Background/aims PGC-1α is a versatile inducer of mitochondrial biogenesis and responsive to the changing energy demands of the cell. As mitochondrial ATP production requires proteins that derive from translation products of cytosolic ribosomes, we asked whether PGC-1α directly takes part in ribosomal biogenesis.
Methods/techniques In a first step, we performed in vitro assays using confocal microscopy and Chromatin-immunoprecipitation in HEK and N2A cells. The results were confirmed in co-immunoprecipitation assays. Secondly, different tissues of WT and PGC-1α KO mice were investigated. To translate the in vitro data into in vivo, we cultivated primary cells of brown adipose tissue of WT and PGC-1α KO mice to reproduce the in vitro results. For translation into the human system, we investigated muscle biopsies of 21 healthy humans as well as 6 patients with Huntington’s disease.

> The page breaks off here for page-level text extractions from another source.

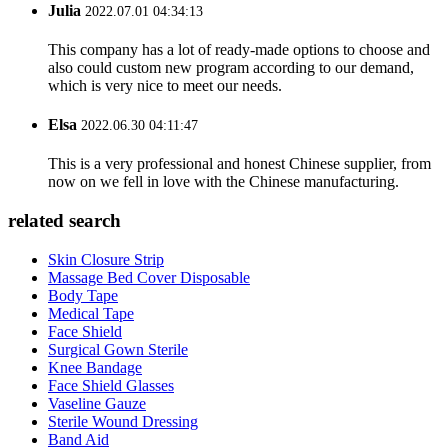
Julia
2022.07.01 04:34:13
This company has a lot of ready-made options to choose and
also could custom new program according to our demand,
which is very nice to meet our needs.
Elsa
2022.06.30 04:11:47
This is a very professional and honest Chinese supplier, from
now on we fell in love with the Chinese manufacturing.
related search
Skin Closure Strip
Massage Bed Cover Disposable
Body Tape
Medical Tape
Face Shield
Surgical Gown Sterile
Knee Bandage
Face Shield Glasses
Vaseline Gauze
Sterile Wound Dressing
Band Aid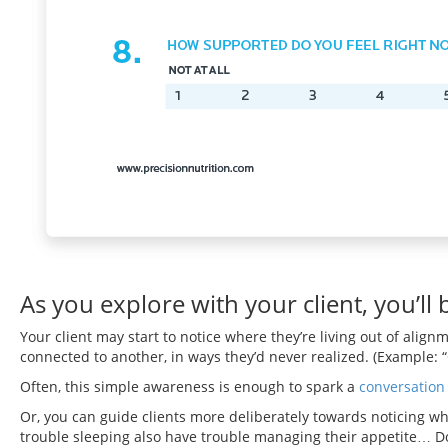
As you explore with your client, you’ll
Your client may start to notice where they’re living out of ali
connected to another, in ways they’d never realized. (Example: “Go
Often, this simple awareness is enough to spark a
conversation
Or, you can guide clients more deliberately towards noticing wha
trouble sleeping also have trouble managing their appetite… Doe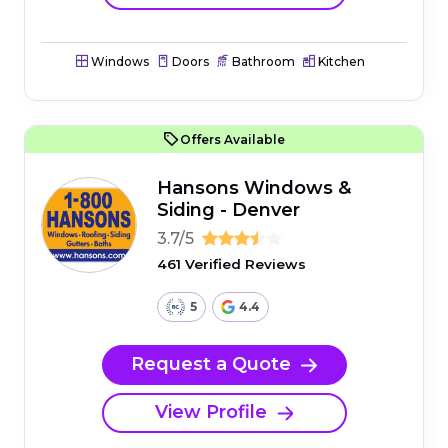
Windows
Doors
Bathroom
Kitchen
Offers Available
Hansons Windows &
Siding - Denver
3.7/5
461 Verified Reviews
5
4.4
Request a Quote
View Profile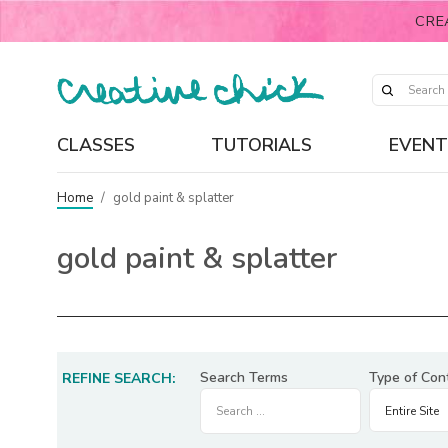
CRE
CLASSES
TUTORIALS
EVENT
Home
/
gold paint & splatter
gold paint & splatter
Search Terms
Type of Con
REFINE SEARCH: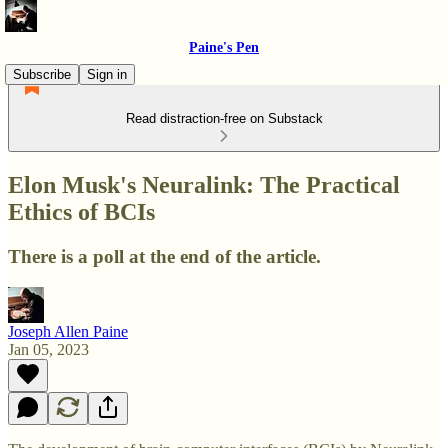
Paine's Pen
Subscribe
Sign in
Read distraction-free on Substack
Elon Musk's Neuralink: The Practical
Ethics of BCIs
There is a poll at the end of the article.
Joseph Allen Paine
Jan 05, 2023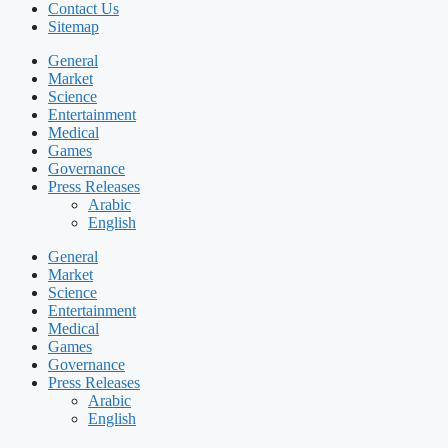
Contact Us
Sitemap
General
Market
Science
Entertainment
Medical
Games
Governance
Press Releases
Arabic
English
General
Market
Science
Entertainment
Medical
Games
Governance
Press Releases
Arabic
English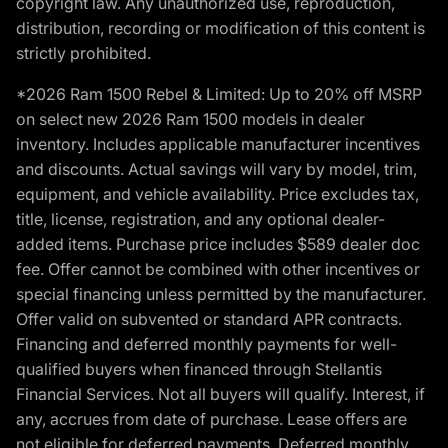
copyright law. Any unauthorized use, reproduction,
distribution, recording or modification of this content is
strictly prohibited.
*2026 Ram 1500 Rebel & Limited: Up to 20% off MSRP
on select new 2026 Ram 1500 models in dealer
inventory. Includes applicable manufacturer incentives
and discounts. Actual savings will vary by model, trim,
equipment, and vehicle availability. Price excludes tax,
title, license, registration, and any optional dealer-
added items. Purchase price includes $589 dealer doc
fee. Offer cannot be combined with other incentives or
special financing unless permitted by the manufacturer.
Offer valid on subvented or standard APR contracts.
Financing and deferred monthly payments for well-
qualified buyers when financed through Stellantis
Financial Services. Not all buyers will qualify. Interest, if
any, accrues from date of purchase. Lease offers are
not eligible for deferred payments. Deferred monthly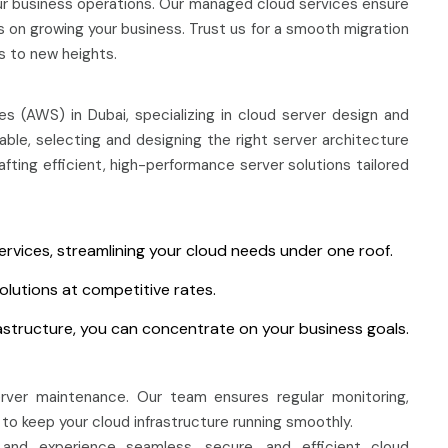
r business operations. Our managed cloud services ensure
on growing your business. Trust us for a smooth migration
s to new heights.
 (AWS) in Dubai, specializing in cloud server design and
le, selecting and designing the right server architecture
ting efficient, high-performance server solutions tailored
ervices, streamlining your cloud needs under one roof.
olutions at competitive rates.
astructure, you can concentrate on your business goals.
rver maintenance. Our team ensures regular monitoring,
to keep your cloud infrastructure running smoothly.
and experience seamless, secure, and efficient cloud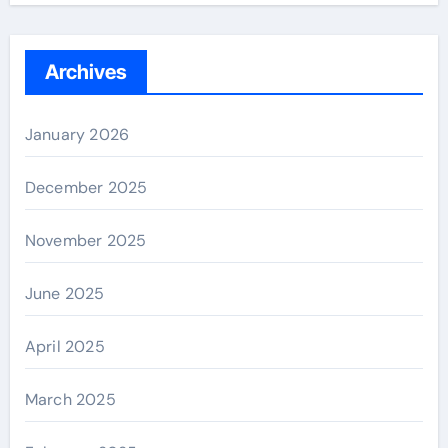
Archives
January 2026
December 2025
November 2025
June 2025
April 2025
March 2025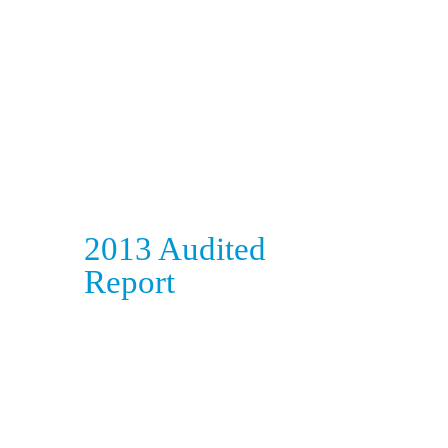
2013 Audited
Report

Results/outcome We show that a fraction of cellular PGC-1α localises to the nucleolus, the site of ribosomal biogenesis. Upon activation it strongly binds the ribosomal DNA and boosts recruitment of RNA polymerase I and UBF to the rDNA promoter. This induces RNA polymerase I transcription under different stress conditions in cell culture and mouse models as well as in healthy humans and is impaired already in early stages of human Huntington’s disease.

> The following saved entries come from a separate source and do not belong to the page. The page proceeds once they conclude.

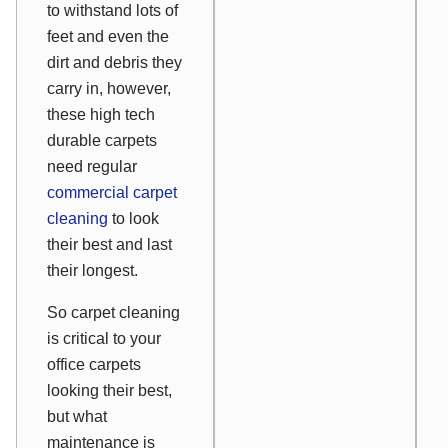
to withstand lots of
feet and even the
dirt and debris they
carry in, however,
these high tech
durable carpets
need regular
commercial carpet
cleaning
to look
their best and last
their longest.
So carpet cleaning
is critical to your
office carpets
looking their best,
but what
maintenance is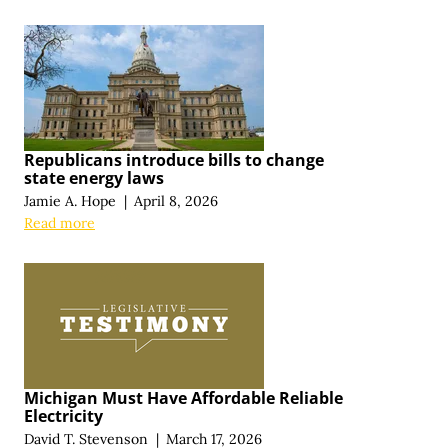
Republicans introduce bills to change
state energy laws
Jamie A. Hope
|
April 8, 2026
Read more
Michigan Must Have Affordable Reliable
Electricity
David T. Stevenson
|
March 17, 2026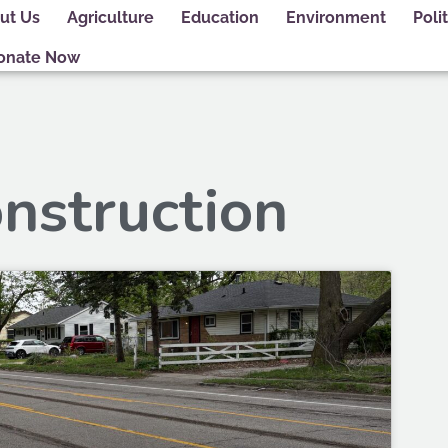
ut Us
Agriculture
Education
Environment
Polit
onate Now
onstruction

Conclusions These results extend the hypothesis, that PGC-1α regulates rDNA transcription under different stress conditions to the observation that even basal levels of ribosomal biogenesis are affected by dysregulation of PGC-1α in Huntington’s disease. This novel molecular link between ribosomal and mitochondrial biogenesis helps to explain sarcopenia and cachexia in diseases of neurodegenerative origin.